A growing network of online communities known collectively as the “manosphere” is emerging as a serious threat to gender equality, as toxic digital spaces increasingly influence real-world attitudes, behaviours, and policies, the UN agency dedicated to ending gender discrimination has warned.
You make some good points, but i cant resist the thought experiment:
Is there even an incentive for solving women’s problems? Patriarchy can use women to portray the ultimate evil; influencers can use that portrayal to criticize women, engage in rage bait, get attention and secure brand deals.
Capitalism can appease men to promote consumerism wrapped in misogyny. Corporations can capitalize on women’s loneliness and low self-worth.
I have noticed that women with low self-worth find meaning in work, which ultimately profits corporations, the money they will earn will be expanded on consumerisms/additions which again can be profited by capitalism and corporate.
The rich can have as many resources as they want, so why solve it? Other than individuals (women) taking matters in their own hands and rescuing each other I don’t think there is enough incentive to help women as community or whole
I understand your thoughts experiment, and I assure you that I am not assuming that this thought comes from a place of malice. The second thing is that I would be using an LLM model to fix my grammar, so it might sound like an LLM response, and my word choice might not be as precise as native ones.
I want you to understand that my comment wasn’t in contrast to women but to society. Helping women isn’t coming from goodwill or a soft spot but as a means to an end. What end? Exercising soft power for powerful people¹, brownie points for PR², and more consumers for capitalism.³
Saving women and children is still shown as a positive attribute, not as some general attribute. The thing is, people doing this are well aware of that. Recently, when Trump blocked the USAIDs and some other beneficiaries that helped victim groups, a lot of people who championed feminism and the welfare of the weak straight up on camera started babbling about how the USA will lose its soft power in other countries. You can call me naive, but it baffled me. You don’t have to pretend that there is no soft power, but at least keep people’s welfare as the central piece of your argument or concerns.

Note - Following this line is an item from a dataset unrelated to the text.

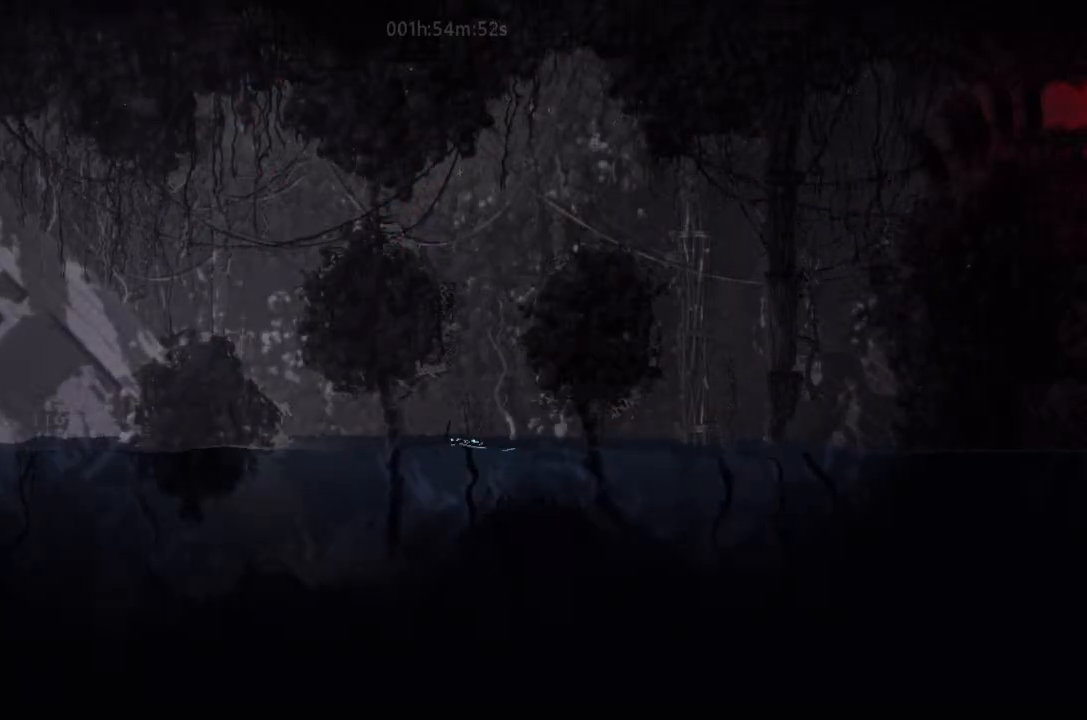
{"keys": ["left", "up"], "events": [[67, "up", "down"], [167, "j", "down"], [234, "up", "up"], [334, "j", "up"], [400, "up", "down"]]}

Brownie points: Saving women or appearing to work for helping women is used for PR by political figures, corporations, and people who want to be at the center of attention. Though recently, this one isn’t going very well because, due to the internet and the large availability of information, it is very easy to check for credibility. However, there is still enough bias that can be exploited.
How can I explain this one? Think about it: you don’t want half of your customers locked away and banished when you can sell them consumerism as rebellion (the search for cigarettes as feminism).
If you paid attention, all these three situations are beneficial only as long as women are presented as victims or oppressed. Since there is no David without Goliath, we get men as the oppressor or ultimate evil.
No, these both can’t be promoted to the same extreme, as it will lead to people resorting to gender roles while expecting others not to, creating extremely competitive conditions for men, as the patriarchy will push the gender role of men asking out, taking financial responsibility, etc. If we assume misogyny is high too, they will soon check out of the dating scene, leading to a fall in the birth rate, which isn’t too great for capitalism. We have a whole country as an example of why capitalism’s incentives don’t lie with promoting misogyny; can you guess that country? :::Yes, it is South Korea.:::
For capitalism to thrive, it needs just enough modulated patriarchy and misogyny where men remain competitive with each other, and even those who give up remain consumers in the form of some consumerism addiction. If misogyny and patriarchy are promoted enough and spiral out of control, people will check out of society.
I can’t comment on this, as it was anecdotal from my side, and this can be anecdotal from your side.
You are completely wrong on this one. The divide is very important. If they (the rich and powerful) let go of this illusion of helping women or the underprivileged or making it all appear as meritocracy, it will turn into rich vs. poor, and this has never worked in favor of the rich. To maintain this illusion or facade that they are not the perpetrators of the current worsening of society, they need bogeymen, which, of course, we know who they are, and make them appear as saviors they need victim too, and we are back to square one.
You know what is ironic? This portrayal of bogeymen and its consequences isn’t backfiring on the rich and powerful but is becoming a tool to exchange power between different factions of the same wealthy individuals.